Stockbroking itself has changed a good deal over the years and she says this is because brokers have had to become more client-focused and more attuned to their needs.

"It's no longer the case that you flog Irish equities to clients. You think what clients need, what are the best opportunities, how can you create the best wealth-creation opportunities.

"Clients want to deal online. There need to be quicker executions. It's become faster and more immediate. One of the things I like about Dolmen is its international focus. In the last number of years, the best opportunities have not been in the Irish market - only 15 per cent of our trading investments have been in Ireland, the rest in Britain and the US.

"You also have to look at what else your clients need: if the market is going to be volatile, you have to look at other initiatives. We've launched a securitisation arm where we will be offering securitised products which will provide clients with different investment options depending on the level of risk they want to take. We have also introduced pensions products and our own online investment arm."

Dolmen Butler Briscoe focuses on retail investors rather than institutions and, according to Ms Jones, has a key interest "in targeting high net worth individuals and directors of corporates as well as smaller investors".

She says somebody with, say, £2,000 (P2,539) to invest would be welcome as a client. "One of the things we're working on is our online broking. That would be a very easy method of dealing for small investors. No matter how small the amount, you will be able to deal with us in a pretty painless way.

"Statistics tell you a longterm business equity is the best investment.
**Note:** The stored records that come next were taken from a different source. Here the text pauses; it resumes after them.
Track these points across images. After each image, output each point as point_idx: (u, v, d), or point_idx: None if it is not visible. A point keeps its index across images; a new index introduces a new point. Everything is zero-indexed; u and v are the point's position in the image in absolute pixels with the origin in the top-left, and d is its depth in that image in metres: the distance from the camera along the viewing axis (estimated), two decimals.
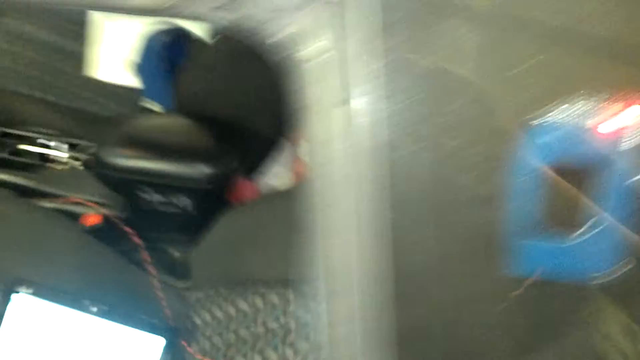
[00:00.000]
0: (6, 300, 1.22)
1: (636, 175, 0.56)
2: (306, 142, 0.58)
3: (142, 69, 1.64)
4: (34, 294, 1.23)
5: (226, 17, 0.52)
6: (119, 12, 0.55)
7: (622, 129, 0.54)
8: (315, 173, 0.58)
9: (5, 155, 1.52)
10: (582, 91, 0.53)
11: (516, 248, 0.61)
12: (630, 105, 0.53)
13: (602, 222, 0.57)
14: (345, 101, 0.53)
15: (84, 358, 1.22)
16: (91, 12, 1.58)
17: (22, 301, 1.22)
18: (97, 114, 1.63)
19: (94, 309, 1.24)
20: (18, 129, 1.55)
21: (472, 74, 0.55)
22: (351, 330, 0.64)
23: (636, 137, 0.55)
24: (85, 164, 1.51)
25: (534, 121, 0.54)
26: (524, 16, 0.54)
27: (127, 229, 1.43)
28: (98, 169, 1.46)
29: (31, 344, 1.21)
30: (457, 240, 0.64)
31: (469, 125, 0.57)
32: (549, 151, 0.56)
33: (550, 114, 0.54)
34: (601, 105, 0.54)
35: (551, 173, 0.57)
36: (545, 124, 0.55)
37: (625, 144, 0.55)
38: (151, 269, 1.37)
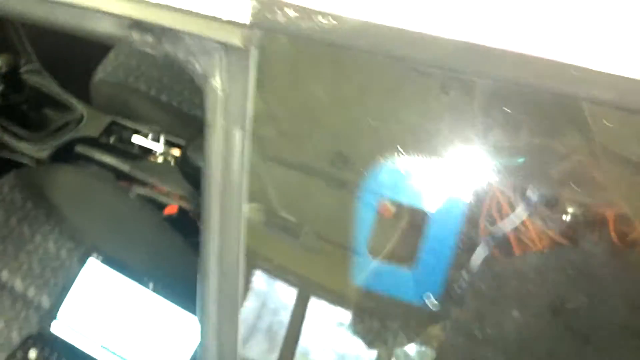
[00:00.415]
0: (83, 262, 1.45)
1: (458, 222, 0.66)
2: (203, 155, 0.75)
3: None
4: (103, 261, 1.45)
5: (158, 50, 0.69)
6: (83, 36, 0.73)
7: (449, 178, 0.65)
8: (205, 178, 0.75)
9: (112, 141, 1.79)
10: (421, 146, 0.65)
11: (364, 265, 0.72)
12: (455, 162, 0.64)
13: (430, 255, 0.68)
14: (227, 128, 0.70)
15: (133, 324, 1.42)
16: None
17: (92, 266, 1.45)
18: (199, 118, 1.85)
19: (152, 285, 1.44)
20: (128, 120, 1.82)
21: (336, 122, 0.69)
22: (216, 307, 0.80)
23: (458, 185, 0.65)
24: (176, 160, 1.74)
25: (381, 164, 0.66)
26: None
27: (199, 223, 1.63)
28: (184, 166, 1.69)
29: (92, 303, 1.43)
30: (311, 249, 0.78)
31: (329, 160, 0.71)
32: (390, 188, 0.68)
33: (394, 161, 0.66)
34: (434, 158, 0.65)
35: (394, 207, 0.68)
36: (390, 167, 0.67)
37: (450, 190, 0.66)
38: None
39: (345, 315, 0.83)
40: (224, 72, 0.67)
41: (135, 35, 0.70)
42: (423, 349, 0.80)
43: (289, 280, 0.85)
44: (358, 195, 0.69)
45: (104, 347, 1.41)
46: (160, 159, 1.76)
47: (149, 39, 0.69)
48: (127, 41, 0.71)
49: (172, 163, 1.75)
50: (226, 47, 0.66)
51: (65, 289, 1.45)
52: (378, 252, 0.72)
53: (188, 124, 1.82)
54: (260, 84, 0.65)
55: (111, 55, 1.89)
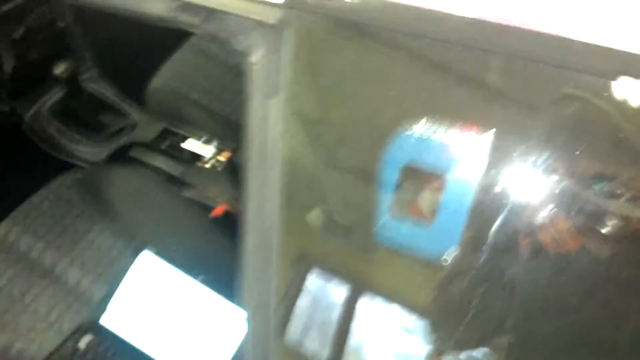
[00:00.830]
0: (135, 254, 1.56)
1: (473, 181, 0.72)
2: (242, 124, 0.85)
3: None
4: (157, 253, 1.56)
5: (203, 30, 0.79)
6: (135, 18, 0.82)
7: (466, 144, 0.71)
8: (246, 147, 0.87)
9: (164, 146, 1.91)
10: (438, 115, 0.72)
11: (385, 224, 0.79)
12: (470, 129, 0.70)
13: (447, 213, 0.74)
14: (263, 99, 0.79)
15: (182, 315, 1.52)
16: None
17: (145, 258, 1.55)
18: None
19: (201, 277, 1.54)
20: (180, 127, 1.94)
21: (360, 94, 0.77)
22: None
23: (474, 151, 0.72)
24: (224, 166, 1.84)
25: (403, 132, 0.73)
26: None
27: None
28: (232, 171, 1.80)
29: (141, 296, 1.53)
30: (339, 210, 0.85)
31: (354, 129, 0.79)
32: (411, 154, 0.74)
33: (414, 128, 0.73)
34: (451, 126, 0.72)
35: (412, 170, 0.75)
36: (410, 134, 0.73)
37: (466, 156, 0.72)
38: None
39: (396, 314, 0.89)
40: (260, 49, 0.77)
41: (183, 17, 0.80)
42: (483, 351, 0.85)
43: (341, 279, 0.92)
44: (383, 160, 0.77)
45: (151, 338, 1.50)
46: (208, 164, 1.87)
47: (195, 20, 0.79)
48: (174, 22, 0.81)
49: (220, 168, 1.85)
50: (263, 26, 0.75)
51: (115, 283, 1.55)
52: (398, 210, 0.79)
53: (237, 132, 1.92)
54: (293, 59, 0.75)
55: (166, 65, 2.02)
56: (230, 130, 1.91)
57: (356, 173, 0.83)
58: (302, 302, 0.95)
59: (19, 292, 1.56)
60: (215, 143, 1.88)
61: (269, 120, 0.80)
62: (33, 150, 1.95)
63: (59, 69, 1.94)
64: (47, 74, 1.97)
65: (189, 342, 1.50)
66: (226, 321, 1.51)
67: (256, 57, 0.78)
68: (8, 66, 1.91)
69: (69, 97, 1.95)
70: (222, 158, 1.86)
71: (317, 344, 0.95)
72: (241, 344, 1.48)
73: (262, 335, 0.98)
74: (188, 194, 1.81)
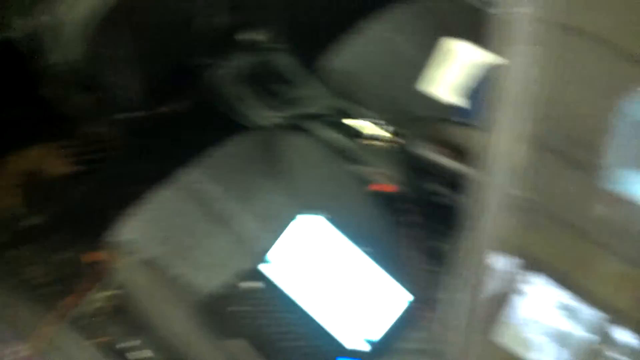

Everybody is looking at their pension nowadays. There is a lot more money washing around than there used to be. Everybody is an investor. The trick is focusing on what clients need and making sure they know what opportunities are available to them."

And how would she advise potential stock market players? "The advice I would give is that they need professional advice, to know what they don't know. The key advice they will get is that they shouldn't invest more than they can afford and should diversify their investment . . . not put all their eggs in one basket."

Gerardine Jones is married to banker Mr Joe Dempsey. She comes from Roscommon town, where her brother Peter is a solicitor. She's a well-regarded punter - although she says that since her father died, she doesn't have the same interest in racing as she once had.

After school in the Mercy Convent in Roscommon, she studied economics in UCD and joined Ernst & Young in Dublin, where she qualified as a chartered accountant. She admits to having an interest in the theatre, reading and cooking. As a woman in a very male world, has she ever found any obstacles? She looks surprised and says: "I find the fact that I'm a woman is totally irrelevant. I've never experienced any advantage or disadvantage through being a woman."